To do
Starting with the line that contains "photomicrograph reveals staining" and stopping after the line that contains "image shows no", copy the entries below exactly. Include nothing else.

Material for the task

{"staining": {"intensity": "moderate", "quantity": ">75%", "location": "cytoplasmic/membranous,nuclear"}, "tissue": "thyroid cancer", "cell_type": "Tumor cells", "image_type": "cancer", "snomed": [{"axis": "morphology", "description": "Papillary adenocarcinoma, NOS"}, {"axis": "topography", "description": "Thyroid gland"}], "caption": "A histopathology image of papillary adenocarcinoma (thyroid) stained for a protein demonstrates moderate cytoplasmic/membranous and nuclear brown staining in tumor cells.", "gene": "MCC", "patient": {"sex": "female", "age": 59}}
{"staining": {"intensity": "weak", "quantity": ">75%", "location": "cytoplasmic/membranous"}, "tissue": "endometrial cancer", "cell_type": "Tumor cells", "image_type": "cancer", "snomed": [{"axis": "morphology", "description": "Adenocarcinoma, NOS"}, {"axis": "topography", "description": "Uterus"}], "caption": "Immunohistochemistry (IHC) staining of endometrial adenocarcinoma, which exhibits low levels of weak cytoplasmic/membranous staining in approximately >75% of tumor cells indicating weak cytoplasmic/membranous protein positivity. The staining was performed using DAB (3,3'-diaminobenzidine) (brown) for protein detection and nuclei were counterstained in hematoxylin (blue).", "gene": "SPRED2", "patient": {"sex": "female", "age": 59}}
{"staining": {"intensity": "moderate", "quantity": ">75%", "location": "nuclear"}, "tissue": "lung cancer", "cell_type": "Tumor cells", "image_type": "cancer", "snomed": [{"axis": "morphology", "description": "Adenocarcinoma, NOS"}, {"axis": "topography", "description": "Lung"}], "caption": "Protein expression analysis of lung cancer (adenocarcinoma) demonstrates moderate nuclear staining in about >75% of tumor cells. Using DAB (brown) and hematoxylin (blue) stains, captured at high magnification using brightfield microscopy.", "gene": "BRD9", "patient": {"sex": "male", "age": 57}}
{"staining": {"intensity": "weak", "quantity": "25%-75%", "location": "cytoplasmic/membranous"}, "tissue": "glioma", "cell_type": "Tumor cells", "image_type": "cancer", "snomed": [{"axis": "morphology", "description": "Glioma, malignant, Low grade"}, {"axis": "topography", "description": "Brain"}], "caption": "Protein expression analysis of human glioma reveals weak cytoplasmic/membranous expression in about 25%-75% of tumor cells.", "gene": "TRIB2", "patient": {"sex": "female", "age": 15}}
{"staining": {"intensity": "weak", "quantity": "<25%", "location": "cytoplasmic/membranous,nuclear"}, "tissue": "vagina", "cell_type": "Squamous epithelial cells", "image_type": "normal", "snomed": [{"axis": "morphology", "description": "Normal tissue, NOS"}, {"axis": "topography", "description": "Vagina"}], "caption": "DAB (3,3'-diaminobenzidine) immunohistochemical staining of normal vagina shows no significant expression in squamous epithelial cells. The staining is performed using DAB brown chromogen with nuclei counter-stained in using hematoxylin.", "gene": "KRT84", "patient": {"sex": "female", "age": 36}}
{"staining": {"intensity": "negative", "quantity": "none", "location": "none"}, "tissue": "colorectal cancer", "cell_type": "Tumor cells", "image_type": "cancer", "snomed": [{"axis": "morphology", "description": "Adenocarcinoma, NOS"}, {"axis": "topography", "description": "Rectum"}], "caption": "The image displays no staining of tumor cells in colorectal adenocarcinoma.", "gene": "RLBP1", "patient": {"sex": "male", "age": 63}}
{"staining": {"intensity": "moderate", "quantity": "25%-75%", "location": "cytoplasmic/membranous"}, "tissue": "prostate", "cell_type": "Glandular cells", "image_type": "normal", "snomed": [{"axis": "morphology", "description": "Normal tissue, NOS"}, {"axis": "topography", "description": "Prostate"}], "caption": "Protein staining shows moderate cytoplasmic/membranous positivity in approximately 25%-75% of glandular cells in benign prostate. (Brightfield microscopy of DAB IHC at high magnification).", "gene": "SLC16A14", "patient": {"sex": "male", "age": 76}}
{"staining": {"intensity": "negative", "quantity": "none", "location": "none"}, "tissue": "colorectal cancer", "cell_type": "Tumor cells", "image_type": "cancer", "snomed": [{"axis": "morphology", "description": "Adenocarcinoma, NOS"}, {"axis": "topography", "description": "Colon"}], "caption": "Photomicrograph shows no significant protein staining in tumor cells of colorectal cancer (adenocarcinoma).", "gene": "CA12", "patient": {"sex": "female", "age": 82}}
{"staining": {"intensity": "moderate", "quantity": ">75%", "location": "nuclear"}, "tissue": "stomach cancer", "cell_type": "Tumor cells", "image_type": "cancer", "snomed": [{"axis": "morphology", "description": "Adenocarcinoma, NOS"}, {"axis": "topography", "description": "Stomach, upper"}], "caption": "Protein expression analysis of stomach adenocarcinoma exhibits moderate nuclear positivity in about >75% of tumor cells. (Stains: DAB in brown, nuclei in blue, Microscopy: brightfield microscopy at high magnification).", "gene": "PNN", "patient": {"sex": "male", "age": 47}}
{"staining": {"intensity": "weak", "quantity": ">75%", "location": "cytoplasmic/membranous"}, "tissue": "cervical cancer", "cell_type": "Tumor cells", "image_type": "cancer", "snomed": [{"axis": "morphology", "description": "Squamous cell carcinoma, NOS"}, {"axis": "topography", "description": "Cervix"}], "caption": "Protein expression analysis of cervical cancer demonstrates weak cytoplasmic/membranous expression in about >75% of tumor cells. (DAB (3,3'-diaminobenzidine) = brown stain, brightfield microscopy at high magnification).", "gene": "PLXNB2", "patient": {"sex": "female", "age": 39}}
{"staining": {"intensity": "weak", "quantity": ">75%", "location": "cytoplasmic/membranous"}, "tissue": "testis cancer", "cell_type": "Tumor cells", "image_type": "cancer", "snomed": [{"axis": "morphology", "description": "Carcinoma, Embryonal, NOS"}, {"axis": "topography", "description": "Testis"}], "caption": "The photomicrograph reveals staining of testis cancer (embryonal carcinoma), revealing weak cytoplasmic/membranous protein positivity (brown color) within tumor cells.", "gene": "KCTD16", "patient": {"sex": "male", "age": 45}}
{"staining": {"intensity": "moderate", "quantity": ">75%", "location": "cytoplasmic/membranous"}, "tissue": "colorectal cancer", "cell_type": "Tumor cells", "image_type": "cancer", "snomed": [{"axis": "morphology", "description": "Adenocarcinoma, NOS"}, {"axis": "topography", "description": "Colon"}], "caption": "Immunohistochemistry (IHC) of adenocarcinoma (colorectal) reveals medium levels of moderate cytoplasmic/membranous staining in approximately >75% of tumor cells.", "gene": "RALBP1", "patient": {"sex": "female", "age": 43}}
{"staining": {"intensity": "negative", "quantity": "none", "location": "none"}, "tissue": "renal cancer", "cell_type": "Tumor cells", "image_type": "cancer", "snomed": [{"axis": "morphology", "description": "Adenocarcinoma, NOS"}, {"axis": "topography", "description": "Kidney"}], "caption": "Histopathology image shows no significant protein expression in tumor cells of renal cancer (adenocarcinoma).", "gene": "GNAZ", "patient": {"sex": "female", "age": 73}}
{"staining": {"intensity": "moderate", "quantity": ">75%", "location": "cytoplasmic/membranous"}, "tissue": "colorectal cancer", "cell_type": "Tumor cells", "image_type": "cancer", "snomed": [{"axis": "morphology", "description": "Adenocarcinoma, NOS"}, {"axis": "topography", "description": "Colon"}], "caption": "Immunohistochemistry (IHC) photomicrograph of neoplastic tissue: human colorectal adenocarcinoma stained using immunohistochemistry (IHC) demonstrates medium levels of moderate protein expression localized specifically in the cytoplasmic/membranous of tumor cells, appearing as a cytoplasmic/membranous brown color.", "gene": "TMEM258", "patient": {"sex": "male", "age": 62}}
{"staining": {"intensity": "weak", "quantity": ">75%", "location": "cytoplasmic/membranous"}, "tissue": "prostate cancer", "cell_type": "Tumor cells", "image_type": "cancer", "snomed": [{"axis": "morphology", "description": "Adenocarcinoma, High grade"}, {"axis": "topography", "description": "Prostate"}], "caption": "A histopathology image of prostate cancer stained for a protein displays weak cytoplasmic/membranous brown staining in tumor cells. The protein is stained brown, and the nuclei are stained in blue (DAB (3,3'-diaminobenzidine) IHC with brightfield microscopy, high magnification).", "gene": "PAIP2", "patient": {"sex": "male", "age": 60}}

Completed task
{"staining": {"intensity": "weak", "quantity": ">75%", "location": "cytoplasmic/membranous"}, "tissue": "testis cancer", "cell_type": "Tumor cells", "image_type": "cancer", "snomed": [{"axis": "morphology", "description": "Carcinoma, Embryonal, NOS"}, {"axis": "topography", "description": "Testis"}], "caption": "The photomicrograph reveals staining of testis cancer (embryonal carcinoma), revealing weak cytoplasmic/membranous protein positivity (brown color) within tumor cells.", "gene": "KCTD16", "patient": {"sex": "male", "age": 45}}
{"staining": {"intensity": "moderate", "quantity": ">75%", "location": "cytoplasmic/membranous"}, "tissue": "colorectal cancer", "cell_type": "Tumor cells", "image_type": "cancer", "snomed": [{"axis": "morphology", "description": "Adenocarcinoma, NOS"}, {"axis": "topography", "description": "Colon"}], "caption": "Immunohistochemistry (IHC) of adenocarcinoma (colorectal) reveals medium levels of moderate cytoplasmic/membranous staining in approximately >75% of tumor cells.", "gene": "RALBP1", "patient": {"sex": "female", "age": 43}}
{"staining": {"intensity": "negative", "quantity": "none", "location": "none"}, "tissue": "renal cancer", "cell_type": "Tumor cells", "image_type": "cancer", "snomed": [{"axis": "morphology", "description": "Adenocarcinoma, NOS"}, {"axis": "topography", "description": "Kidney"}], "caption": "Histopathology image shows no significant protein expression in tumor cells of renal cancer (adenocarcinoma).", "gene": "GNAZ", "patient": {"sex": "female", "age": 73}}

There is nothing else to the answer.